Not asleep yet ? That’s good news :-))

Best Regards,

guy038

P.S. :

Let’s suppose that, instead of the small Unicode Emoticons block, containing 80 characters, we would like to search for any character belonging to the Unicode Miscellaneous Symbols and Pictographs block, which contains 768 characters and where your special 💦 char takes place

Right now, it’s getting really inextricable ! The Unicode range of that block is from \x{1F300} to \x{1F5FF}, but, because of the surrogates mechanism, it must be split in two parts :

The range of chars between \x{1F300} and \x{1F3FF}, so with surrogates pairs D83C DF00 to D83C DFFF
The range of chars between \x{1F400} and \x{1F5FF}, so with surrogates pairs D83D DC00 to D83D DDFF

Therefore, the correct regex to match all the characters of this block is, indeed :

\x{D83C}[\x{DF00}-\x{DFFF}]|\x{D83D}[\x{DC00}-\x{DDFF}]

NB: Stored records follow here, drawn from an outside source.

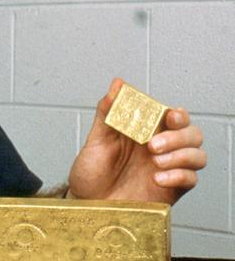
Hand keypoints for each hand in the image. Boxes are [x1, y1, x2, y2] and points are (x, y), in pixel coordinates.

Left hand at [68, 78, 205, 204]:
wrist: (86, 201)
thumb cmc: (92, 170)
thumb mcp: (96, 138)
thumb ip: (107, 111)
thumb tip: (117, 83)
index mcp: (146, 131)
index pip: (175, 116)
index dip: (178, 114)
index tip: (169, 116)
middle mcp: (161, 148)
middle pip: (192, 134)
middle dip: (179, 136)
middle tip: (152, 145)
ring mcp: (168, 168)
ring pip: (198, 155)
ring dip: (181, 155)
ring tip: (154, 162)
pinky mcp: (171, 190)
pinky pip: (191, 179)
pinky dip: (178, 176)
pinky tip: (157, 178)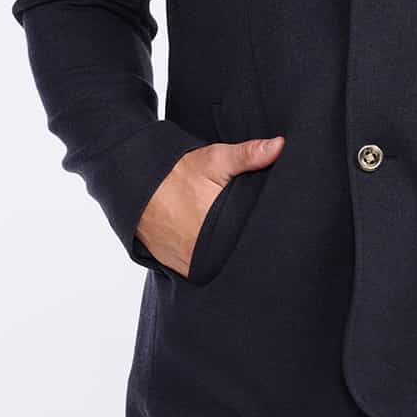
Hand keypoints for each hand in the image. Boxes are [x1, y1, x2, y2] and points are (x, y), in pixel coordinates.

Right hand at [137, 135, 284, 278]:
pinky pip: (204, 271)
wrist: (136, 185)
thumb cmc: (178, 172)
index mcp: (218, 228)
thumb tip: (280, 145)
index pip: (253, 241)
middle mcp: (203, 253)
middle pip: (238, 256)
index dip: (265, 235)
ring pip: (222, 267)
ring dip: (230, 257)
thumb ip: (249, 155)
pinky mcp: (180, 269)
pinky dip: (213, 263)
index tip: (277, 230)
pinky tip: (220, 249)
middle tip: (258, 233)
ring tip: (238, 242)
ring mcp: (190, 264)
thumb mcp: (215, 159)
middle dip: (248, 246)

with an alternative between two regexes, in order to match each subset !

I confirm that this regex does find the 768 characters of the Unicode Miscellaneous Symbols and Pictographs block, with code-point over \x{FFFF} !

It’s really a pity that the N++ regex engine does not handle correctly all the characters outside the BMP. If so, we just would have to simply use the classical [\x{1F300}-\x{1F5FF}] character class !!